Inflação acima de 10% há nove meses

Diante da alta de preços que ameaça sua reeleição, Bolsonaro mostra nervosismo; e a inflação mantém rota ascendente

Notas & Informações, O Estado de S.Paulo

26 de maio de 2022 | 03h00

Desde setembro do ano passado a inflação acumulada em 12 meses tem ficado acima de 10%. Em maio, medida pelo Índice Nacional de Preços ao Consumidor Amplo 15 (IPCA-15) – que antecipa a inflação do mês completo –, a alta foi de 12,20%, contra 12,03% em abril.

Embora há pelo menos nove meses a alta média dos preços venha corroendo a renda dos brasileiros, sobretudo os mais pobres, o ministro da Economia, Paulo Guedes, garante que o País está saindo do “inferno” inflacionário.
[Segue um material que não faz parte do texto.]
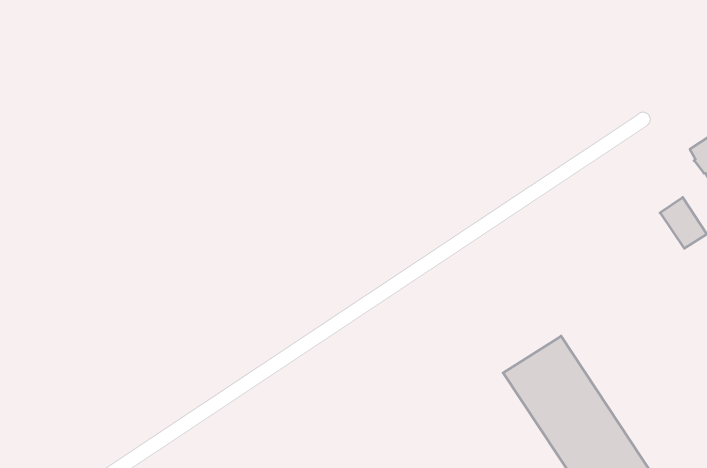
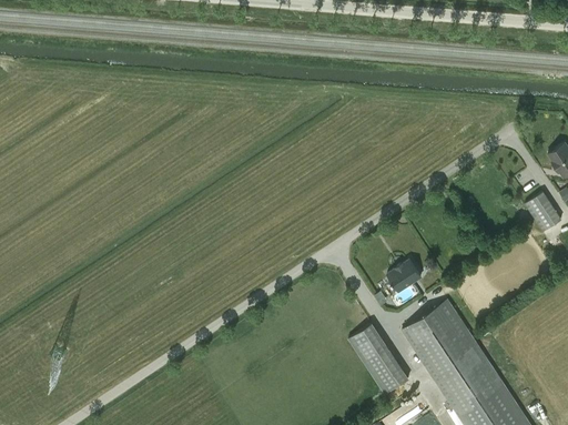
building: none -> [387,260,422,292]
building: none -> [348,324,408,395]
Ao contrário de Guedes, porém, o presidente Jair Bolsonaro se deu conta recentemente de que alta acentuada e prolongada dos preços, sobretudo os de bens essenciais como alimentos e combustíveis, ameaça sua reeleição, seu único objetivo desde que assumiu o cargo. Tem demonstrado, por isso, descontrolado nervosismo com a questão.
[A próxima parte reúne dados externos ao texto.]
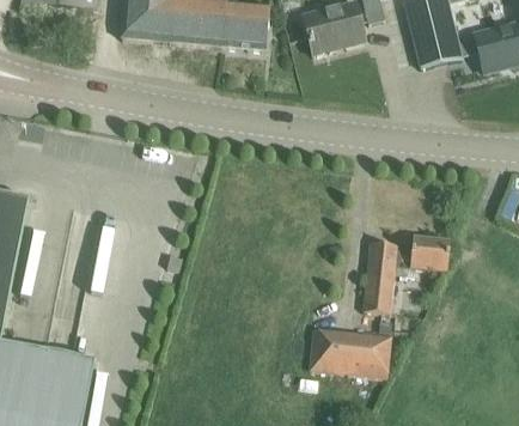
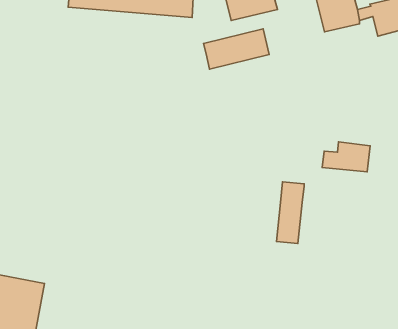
building: none -> [204,29,269,69]
building: [395,235,451,269] -> [322,142,370,172]
building: [310,328,392,377] -> none

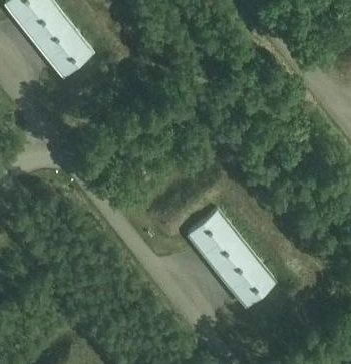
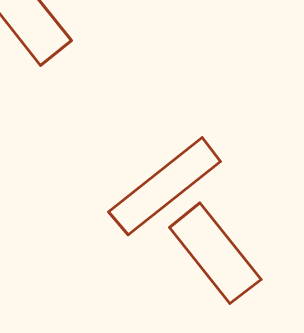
building: none -> [109,137,220,235]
Primeiro, tentou empurrar a culpa para outros, como costuma fazer sempre que se defronta com problemas. No caso dos combustíveis, Bolsonaro disse que a culpa era dos governadores, por causa da elevada tributação estadual. Depois, para mostrar ao eleitor que luta contra a inflação – em alta, observe, desde maio de 2020, ou seja, há dois anos –, Bolsonaro passou a tentar controlar os preços praticados pela Petrobras. Para isso, demitiu sucessivos presidentes da Petrobras por ele mesmo indicados. Agindo assim, ameaça desestruturar as finanças da empresa e, se tiver êxito, empurrará os necessários reajustes para a frente. E eles virão, quer Bolsonaro queira ou não.

Agora, por insistência de Bolsonaro, cuja única preocupação é sua reeleição, o governo promoveu o segundo corte, em pouco mais de seis meses, de 10% das tarifas de importação de mais de 6 mil itens. Embora a desoneração das importações possa fazer parte de uma agenda mais ampla e necessária de abertura da economia brasileira, o objetivo principal do presidente é conter o preço de alimentos e de materiais de construção, para, desse modo, também conter a inflação.

A medida é de caráter temporário (vale até o fim de 2023), para não ferir regras do Mercosul que exigem a aprovação de todos os seus membros para a redução permanente das tarifas de importação de bens de terceiros países. Mesmo assim, pode gerar alguma reação de outros países que fazem parte do bloco do Cone Sul.

Há, no governo, cálculos de que o corte de tarifas agora decidido poderá reduzir a inflação deste ano em até 0,50 ponto porcentual. É provável que isso não chegue ao consumidor. E, se chegar, o efeito será pouco sensível para a inflação de 2022.

Um tanto problemático para o Mercosul, de efeito muito limitado para o consumidor e para o IPCA, a medida tem, porém, impacto real e inevitável nas finanças públicas. A redução da tarifa de importação implicará queda de R$ 3,7 bilhões na arrecadação federal. Em tese, não há problema legal nem necessidade de compensação para essa renúncia de receita, pois o Imposto de Importação é considerado regulatório e não arrecadatório. Mas nem isso afasta a necessidade de ajuste das finanças federais.